Congress approved the extension of the Section 45G shortline tax credit to cover all of the 2014 tax year.

This bill was critical for hundreds of small freight railroads, as well as railroad customers, contractors and suppliers.

The Joint Committee on Taxation estimates that Section 45G incentivizes between $300 million and $400 million in shortline capital and maintenance expenditures each year.
This marks the culmination of two years of hard work to extend the credit. Section 45G last expired on Dec. 31, 2013.

“I am pleased that Congress has acted today to end uncertainty about the shortline tax credit,” said American Short Line and Regional Railroad Association (ASLRRA) President Linda Bauer Darr. “When 45G is in effect, it greatly increases investment that improves important railroad infrastructure.
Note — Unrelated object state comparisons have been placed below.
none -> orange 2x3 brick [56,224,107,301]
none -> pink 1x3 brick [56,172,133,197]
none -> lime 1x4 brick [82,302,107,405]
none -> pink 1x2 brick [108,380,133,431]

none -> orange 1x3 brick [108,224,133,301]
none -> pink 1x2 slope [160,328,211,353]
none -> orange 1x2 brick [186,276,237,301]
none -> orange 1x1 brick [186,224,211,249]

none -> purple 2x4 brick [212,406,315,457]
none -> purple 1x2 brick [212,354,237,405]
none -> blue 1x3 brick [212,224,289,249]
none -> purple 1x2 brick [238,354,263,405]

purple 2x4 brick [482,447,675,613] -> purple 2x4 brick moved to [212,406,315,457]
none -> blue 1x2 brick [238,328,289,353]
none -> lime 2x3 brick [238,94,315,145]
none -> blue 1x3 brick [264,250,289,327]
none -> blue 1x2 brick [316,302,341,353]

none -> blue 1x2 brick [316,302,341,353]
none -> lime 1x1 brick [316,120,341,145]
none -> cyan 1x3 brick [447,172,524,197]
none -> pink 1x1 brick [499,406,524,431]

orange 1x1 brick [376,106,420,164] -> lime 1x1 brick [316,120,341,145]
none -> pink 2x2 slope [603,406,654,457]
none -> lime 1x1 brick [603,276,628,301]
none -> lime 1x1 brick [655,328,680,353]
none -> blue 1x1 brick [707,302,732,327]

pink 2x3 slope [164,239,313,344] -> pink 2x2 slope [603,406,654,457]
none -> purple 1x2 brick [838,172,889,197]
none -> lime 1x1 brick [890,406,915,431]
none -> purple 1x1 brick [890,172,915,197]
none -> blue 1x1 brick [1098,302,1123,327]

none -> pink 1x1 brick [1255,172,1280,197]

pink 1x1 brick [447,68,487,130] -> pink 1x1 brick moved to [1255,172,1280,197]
American taxpayers earn a tremendous return on this investment by making more than 10,000 small railroad customers more competitive, preserving connections to rural America, keeping trucks off of overcrowded highways, creating jobs, preserving the environment and enhancing the safety of rail operations.”

“By approving the House ‘extenders’ bill, the Senate provided a tremendous step forward for the shortline and regional freight railroad industry, in our collective efforts to upgrade our lines,” said ASLRRA Legislative Policy Committee (LPC) Chairman Jerry Vest of Genesee & Wyoming.